PROBLEMS AND TASKS —
• a. From the synthesis procedure below, return the passage between "Sodium borohydride, 98%" and "Hexanes (Fisher Scientific)", inclusive.
• b. Rewrite the paragraph beginning "Acetylferrocene (2.3 g, 10 mmol) was suspended" from the synthesis procedure as a shorter numbered list of steps that keeps its main quantities and results.
• c. In the synthesis procedure below, how was the toluene removed after the copper sulfate step?

SOURCE PASSAGE —
——————————
Acetylferrocene, 95% (Fisher Scientific)
Sodium borohydride, 98% (J.T. Baker)
Methanol (Fisher Scientific)
Copper sulfate, 98% (Sigma Aldrich)
Toluene (Fisher Scientific)
Hexanes (Fisher Scientific)


      Acetylferrocene (2.3 g, 10 mmol) was suspended in methanol (100ml) in a 250 mL round-bottom flask. The solution was sonicated at maximum power 1-2 minutes using a laboratory ultrasound bath until the solid was completely dissolved. Sodium borohydride (0.8g, 21 mmol) was added in one portion, the flask was fitted with an air-cooled reflux condenser, and a magnetic stirbar was added.  The solution was clamped in a mineral oil bath on a stirring hotplate and heated to 60 oC with stirring overnight. The mixture was poured into crushed ice (100ml) resulting in a fine yellow precipitate of the alcohol which was collected by vacuum filtration on a Buchner funnel and dried under house vacuum (ca. 100 Torr) for several hours to yield the product as fine yellow powder. (2.0 g, 87% yield) The product was dissolved in toluene (40 ml).  Dehydrated copper sulfate (1 g, see Author's Comments for preparation) was added. The mixture was heated to reflux for 1 h and filtered through a fluted paper. The toluene was removed by evaporation using a stream of air. (see Author's Comments) The product was dissolved in a minimal amount of hexanes and a fritted glass funnel was filled with 2-3 cm of silica gel and fitted on a filtering flask. (see Author's Comments) The solution of product in hexanes was pulled through the silica plug by vacuum from a water aspirator, and the silica eluted with several small portions of hexane until the color of product was absent from the eluting solvent. The  solvent was removed by rotary evaporation to give a dark orange-red crystalline solid (0.65 g, 34%, 30% overall).
——————————
DATA EXCERPT —

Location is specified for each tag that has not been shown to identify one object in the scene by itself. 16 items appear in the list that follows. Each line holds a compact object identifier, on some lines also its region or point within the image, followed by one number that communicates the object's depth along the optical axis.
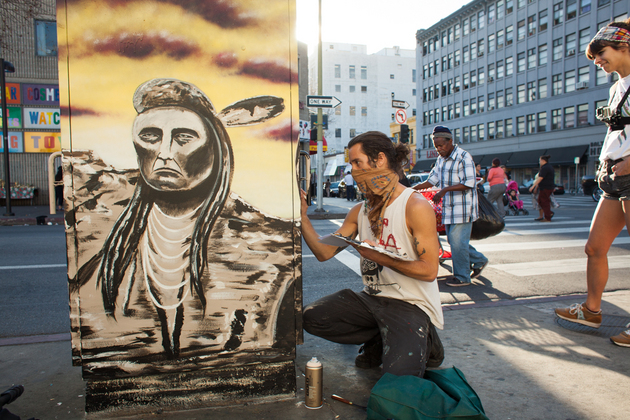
——————————
RESULTS FOR THE EXERCISE —
• a.
Sodium borohydride, 98% (J.T. Baker)
Methanol (Fisher Scientific)
Copper sulfate, 98% (Sigma Aldrich)
Toluene (Fisher Scientific)
Hexanes (Fisher Scientific)

• b.
1. Suspend acetylferrocene (2.3 g, 10 mmol) in methanol (100 mL) in a 250 mL round-bottom flask and sonicate 1–2 minutes until dissolved.
2. Add sodium borohydride (0.8 g, 21 mmol) in one portion, fit an air-cooled reflux condenser and a stirbar, and heat to 60 °C in a mineral oil bath with stirring overnight.
3. Pour the mixture into crushed ice (100 mL), collect the yellow precipitate of the alcohol by vacuum filtration, and dry it under house vacuum (about 100 Torr) for several hours (2.0 g, 87% yield).
4. Dissolve the product in toluene (40 mL), add dehydrated copper sulfate (1 g), reflux for 1 h, and filter through fluted paper.
5. Remove the toluene with a stream of air.
6. Dissolve the product in a minimal amount of hexanes, pull it through a 2–3 cm silica gel plug by aspirator vacuum, and elute with small portions of hexane until no product color remains.
7. Remove the solvent by rotary evaporation to obtain a dark orange-red crystalline solid (0.65 g, 34%, 30% overall).

• c. It was removed by evaporation using a stream of air.